(Directive):
Present the lines of every entry below as a numbered list, leaving out blank lines. Omit the pictures from your answer.

(Provided data):
[Begin]

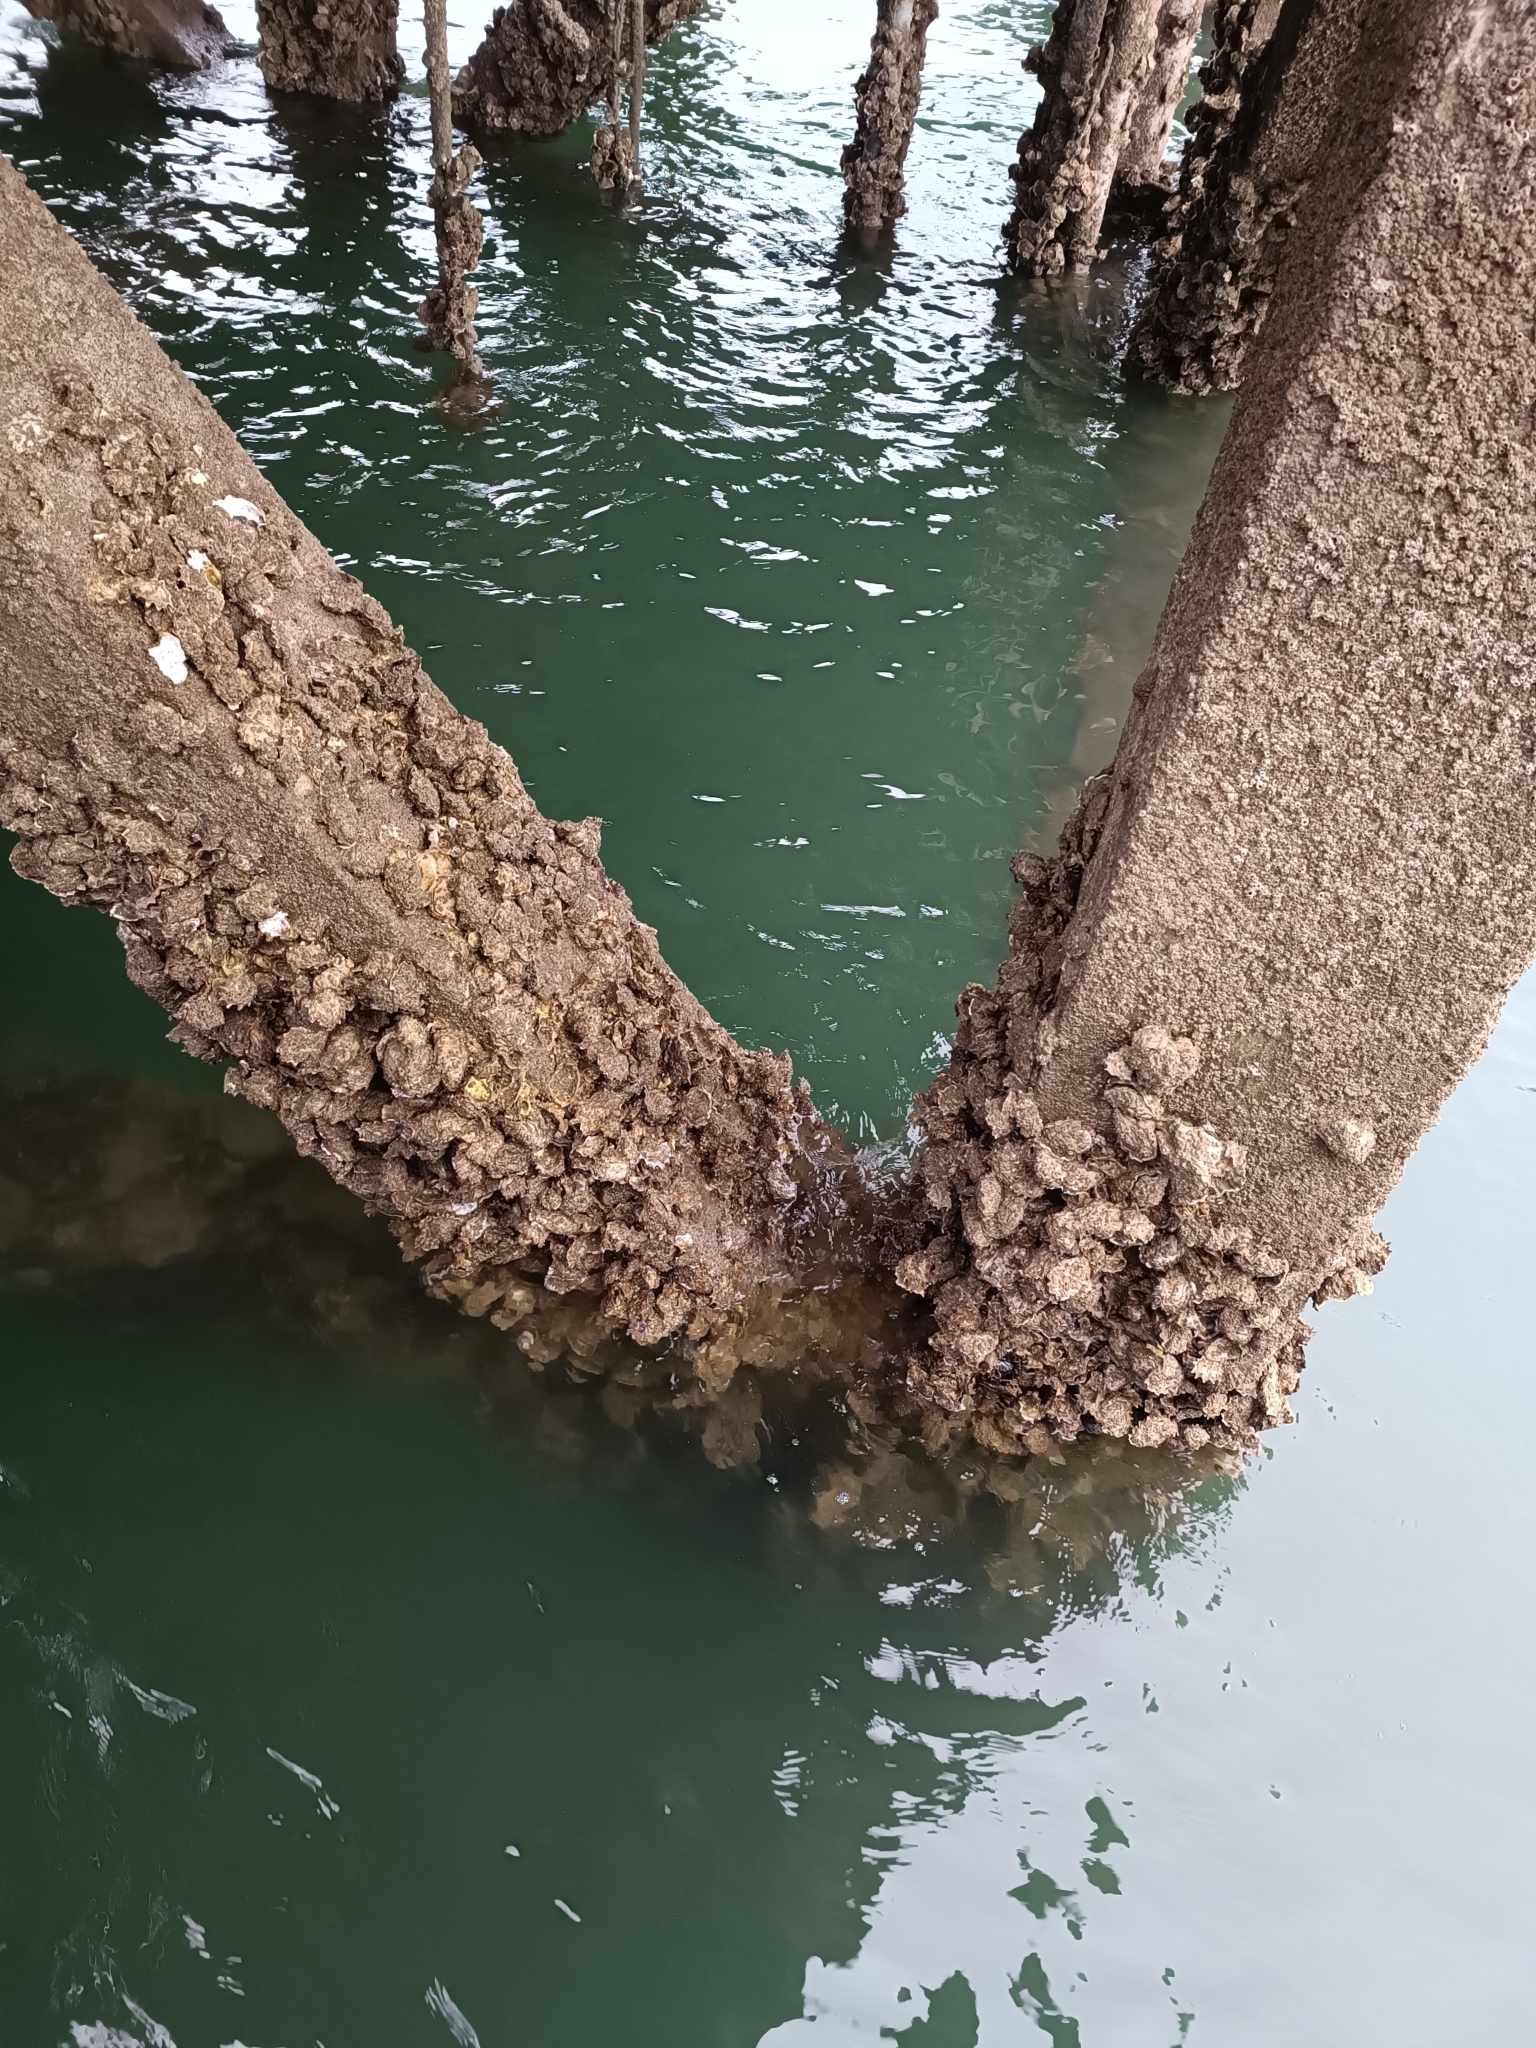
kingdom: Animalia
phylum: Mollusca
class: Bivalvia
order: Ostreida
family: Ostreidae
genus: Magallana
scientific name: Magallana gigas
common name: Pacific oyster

[End]

(Expected output):
1. kingdom: Animalia
2. phylum: Mollusca
3. class: Bivalvia
4. order: Ostreida
5. family: Ostreidae
6. genus: Magallana
7. scientific name: Magallana gigas
8. common name: Pacific oyster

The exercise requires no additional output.